TASK BRIEF: Find every line in the material below that contains the word "series", and copy each of those lines.

++++ PROVIDED RECORDS

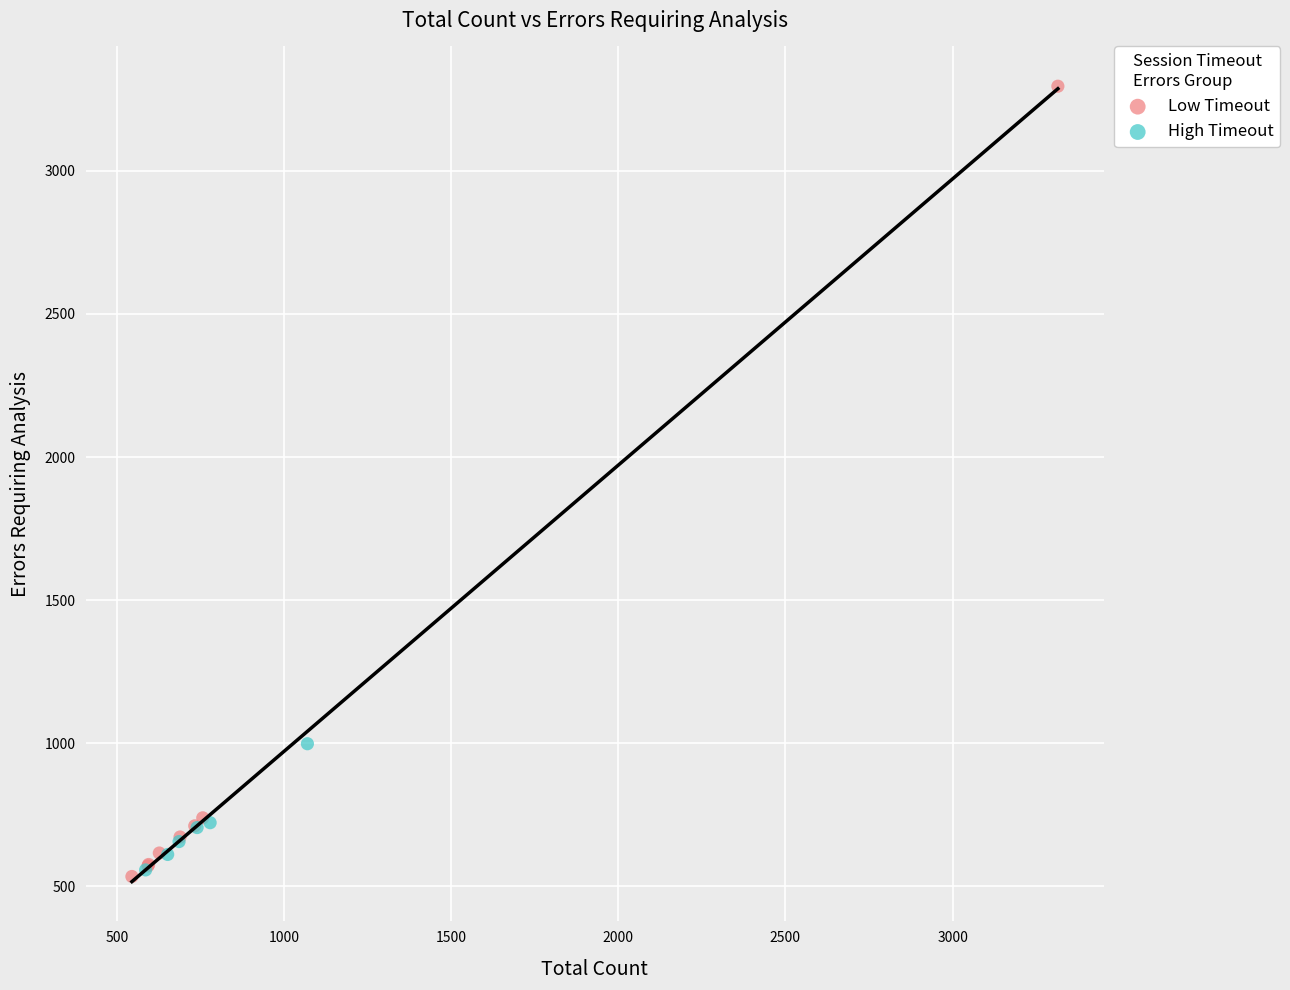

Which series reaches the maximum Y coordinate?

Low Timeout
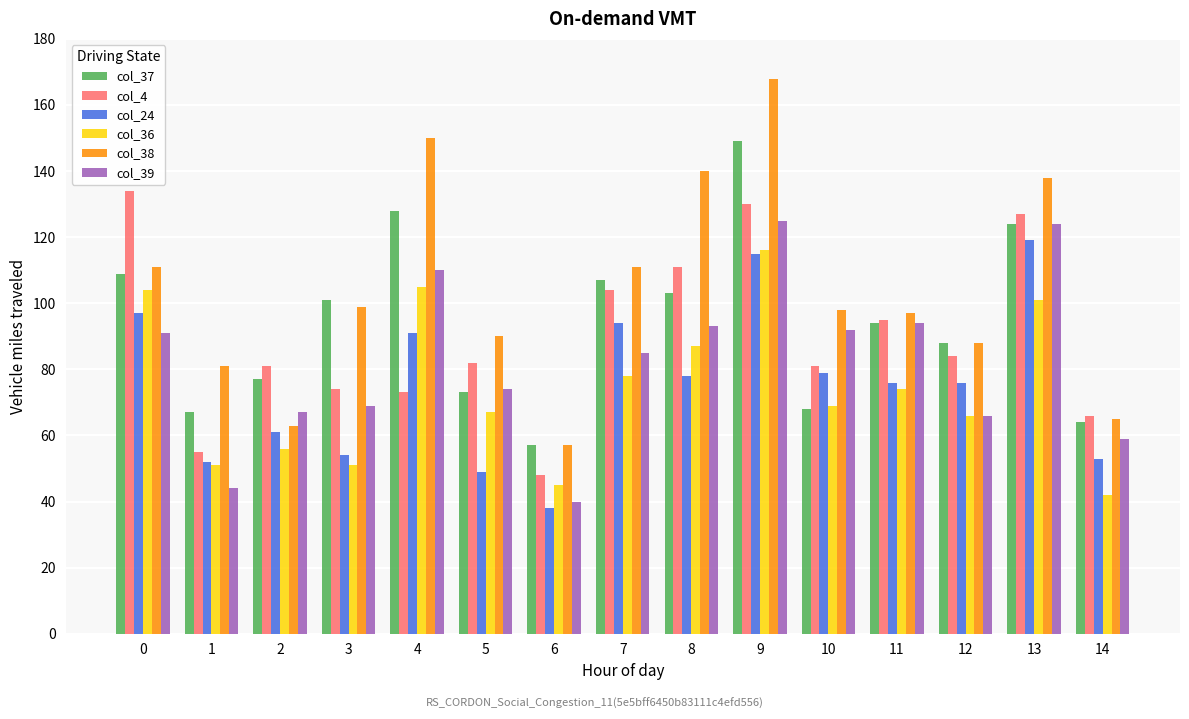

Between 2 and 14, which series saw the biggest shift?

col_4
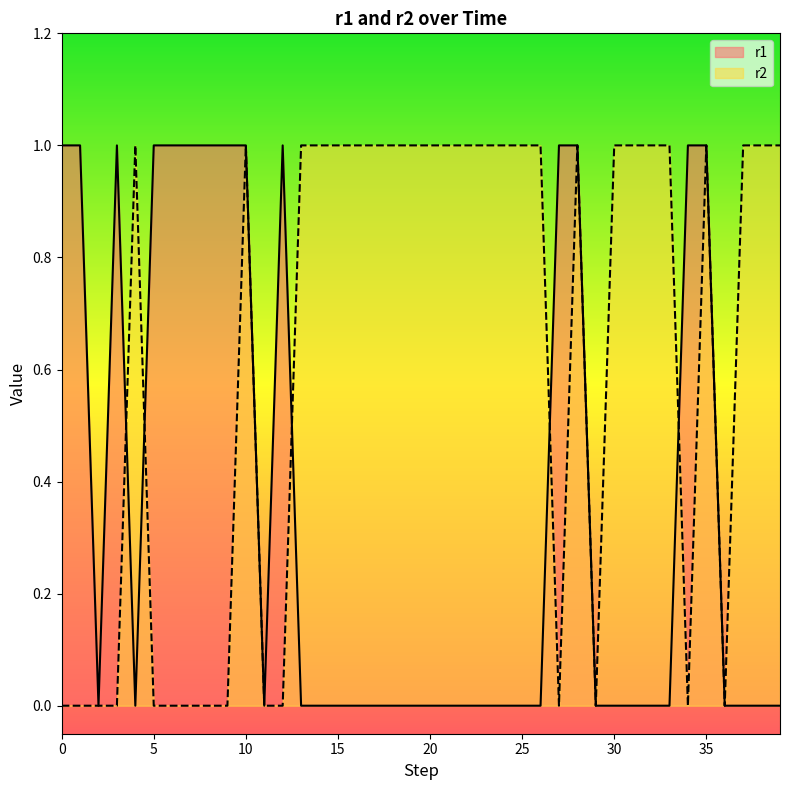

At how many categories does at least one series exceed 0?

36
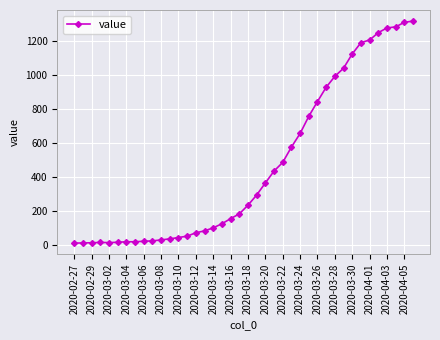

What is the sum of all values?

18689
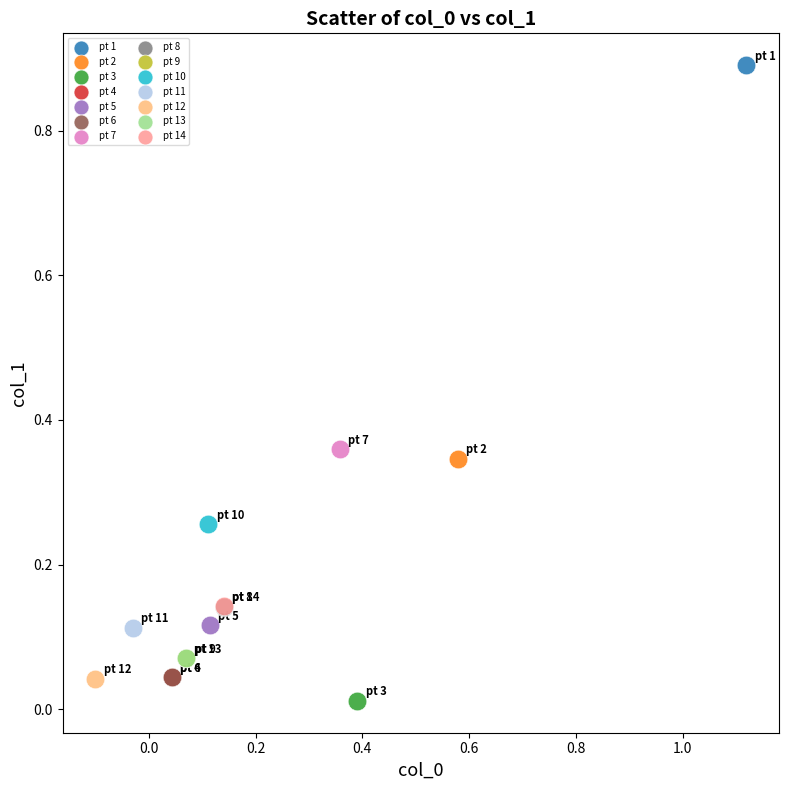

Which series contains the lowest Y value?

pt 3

++++++++

RESULT FOR THIS EXERCISE:
Which series reaches the maximum Y coordinate?
Between 2 and 14, which series saw the biggest shift?
At how many categories does at least one series exceed 0?
Which series contains the lowest Y value?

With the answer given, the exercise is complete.